The Two Faces of American Freedom
Aziz Rana in conversation with Bruce Ackerman
Co-sponsored by the Lillian Goldman Yale Law Librarys
Wednesday, December 8, 2010 * 6:00 pm
290 York St., New Haven, CT
The Two Faces of American Freedom boldly reinterprets the American experience from the colonial period to modern times, placing issues of race relations, immigration, and presidential power in the context of shifting notions of empire and citizenship. In the tradition of synthetic works that combine law, history, and political theory, the book challenges prevailing interpretations of U.S. founding, constitutional development, and liberal identity. It does so by focusing on how the country was first and foremost an experiment in “settler empire.”
Today, while the U.S. enjoys tremendous military and economic authority, citizens are increasingly insulated from everyday decision-making. This was not always the case. America, Rana argues, began as a settler society grounded in an ideal of freedom as the exercise of continuous self-rule — one that joined direct political participation with economic independence. However, this vision of freedom was politically bound to territorial conquest and to the subordination of marginalized groups. While presentations of the American Revolution as a radical event often highlight its egalitarian aspects, Rana maintains that the Revolution was just as much about defining the future of imperial colonization. He also re-conceives American immigration history, illustrating how the 19th century’s de facto open borders were tied fundamentally to an ethnically exclusive and republican vision of expansion. In essence, historic practices of internal liberty and external power were not separate currents, but rather two sides of the same coin.
Nonetheless, at crucial moments, reformers and social movements sought to imagine freedom without either subordination or empire.

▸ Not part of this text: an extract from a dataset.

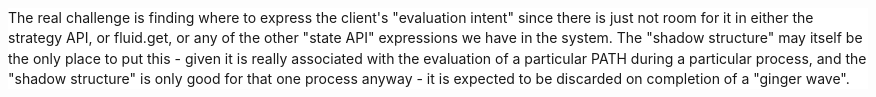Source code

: The real challenge is finding where to express the client's "evaluation intent" since there is just not room for it in either the strategy API, or fluid.get, or any of the other "state API" expressions we have in the system. The "shadow structure" may itself be the only place to put this - given it is really associated with the evaluation of a particular PATH during a particular process, and the "shadow structure" is only good for that one process anyway - it is expected to be discarded on completion of a "ginger wave".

By the mid-twentieth century, these efforts failed, resulting in the rise of hierarchical state and corporate institutions. This new framework presented national and economic security as society’s guiding commitments and nurtured a continual extension of America’s global reach. The book ultimately envisions a democratic society that revives settler ideals, but combines them with meaningful inclusion for those currently at the margins of American life.